*Problem to solve*: Copy all of the data below line for line, changing nothing.

*Stored items*:
++++

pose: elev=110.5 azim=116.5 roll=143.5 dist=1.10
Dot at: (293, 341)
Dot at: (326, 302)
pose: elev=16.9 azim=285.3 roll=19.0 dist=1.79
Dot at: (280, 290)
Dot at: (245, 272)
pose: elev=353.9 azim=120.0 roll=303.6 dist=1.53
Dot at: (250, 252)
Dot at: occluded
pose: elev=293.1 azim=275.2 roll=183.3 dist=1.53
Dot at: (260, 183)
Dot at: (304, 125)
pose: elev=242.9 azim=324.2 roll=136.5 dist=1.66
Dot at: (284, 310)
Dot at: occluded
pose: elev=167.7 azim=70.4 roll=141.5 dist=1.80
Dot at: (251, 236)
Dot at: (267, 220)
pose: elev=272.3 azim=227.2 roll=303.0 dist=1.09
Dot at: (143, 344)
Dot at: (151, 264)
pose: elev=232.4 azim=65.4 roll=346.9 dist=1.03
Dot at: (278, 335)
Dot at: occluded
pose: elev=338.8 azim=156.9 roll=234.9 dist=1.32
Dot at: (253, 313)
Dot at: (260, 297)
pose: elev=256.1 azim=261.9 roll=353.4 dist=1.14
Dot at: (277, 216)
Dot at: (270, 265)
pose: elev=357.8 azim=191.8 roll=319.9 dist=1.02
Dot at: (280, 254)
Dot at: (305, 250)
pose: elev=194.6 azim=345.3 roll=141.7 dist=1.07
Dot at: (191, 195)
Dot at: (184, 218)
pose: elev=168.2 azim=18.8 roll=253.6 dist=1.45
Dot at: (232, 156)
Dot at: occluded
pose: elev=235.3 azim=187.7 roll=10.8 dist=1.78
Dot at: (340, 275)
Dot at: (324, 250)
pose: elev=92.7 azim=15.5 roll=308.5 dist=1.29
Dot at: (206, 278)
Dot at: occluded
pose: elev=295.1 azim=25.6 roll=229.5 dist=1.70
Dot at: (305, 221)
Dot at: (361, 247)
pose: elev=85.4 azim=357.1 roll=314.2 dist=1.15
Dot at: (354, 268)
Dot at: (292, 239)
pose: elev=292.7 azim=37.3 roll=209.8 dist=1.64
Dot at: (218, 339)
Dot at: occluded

++++

*Solution to this problem*:
pose: elev=110.5 azim=116.5 roll=143.5 dist=1.10
Dot at: (293, 341)
Dot at: (326, 302)
pose: elev=16.9 azim=285.3 roll=19.0 dist=1.79
Dot at: (280, 290)
Dot at: (245, 272)
pose: elev=353.9 azim=120.0 roll=303.6 dist=1.53
Dot at: (250, 252)
Dot at: occluded
pose: elev=293.1 azim=275.2 roll=183.3 dist=1.53
Dot at: (260, 183)
Dot at: (304, 125)
pose: elev=242.9 azim=324.2 roll=136.5 dist=1.66
Dot at: (284, 310)
Dot at: occluded
pose: elev=167.7 azim=70.4 roll=141.5 dist=1.80
Dot at: (251, 236)
Dot at: (267, 220)
pose: elev=272.3 azim=227.2 roll=303.0 dist=1.09
Dot at: (143, 344)
Dot at: (151, 264)
pose: elev=232.4 azim=65.4 roll=346.9 dist=1.03
Dot at: (278, 335)
Dot at: occluded
pose: elev=338.8 azim=156.9 roll=234.9 dist=1.32
Dot at: (253, 313)
Dot at: (260, 297)
pose: elev=256.1 azim=261.9 roll=353.4 dist=1.14
Dot at: (277, 216)
Dot at: (270, 265)
pose: elev=357.8 azim=191.8 roll=319.9 dist=1.02
Dot at: (280, 254)
Dot at: (305, 250)
pose: elev=194.6 azim=345.3 roll=141.7 dist=1.07
Dot at: (191, 195)
Dot at: (184, 218)
pose: elev=168.2 azim=18.8 roll=253.6 dist=1.45
Dot at: (232, 156)
Dot at: occluded
pose: elev=235.3 azim=187.7 roll=10.8 dist=1.78
Dot at: (340, 275)
Dot at: (324, 250)
pose: elev=92.7 azim=15.5 roll=308.5 dist=1.29
Dot at: (206, 278)
Dot at: occluded
pose: elev=295.1 azim=25.6 roll=229.5 dist=1.70
Dot at: (305, 221)
Dot at: (361, 247)
pose: elev=85.4 azim=357.1 roll=314.2 dist=1.15
Dot at: (354, 268)
Dot at: (292, 239)
pose: elev=292.7 azim=37.3 roll=209.8 dist=1.64
Dot at: (218, 339)
Dot at: occluded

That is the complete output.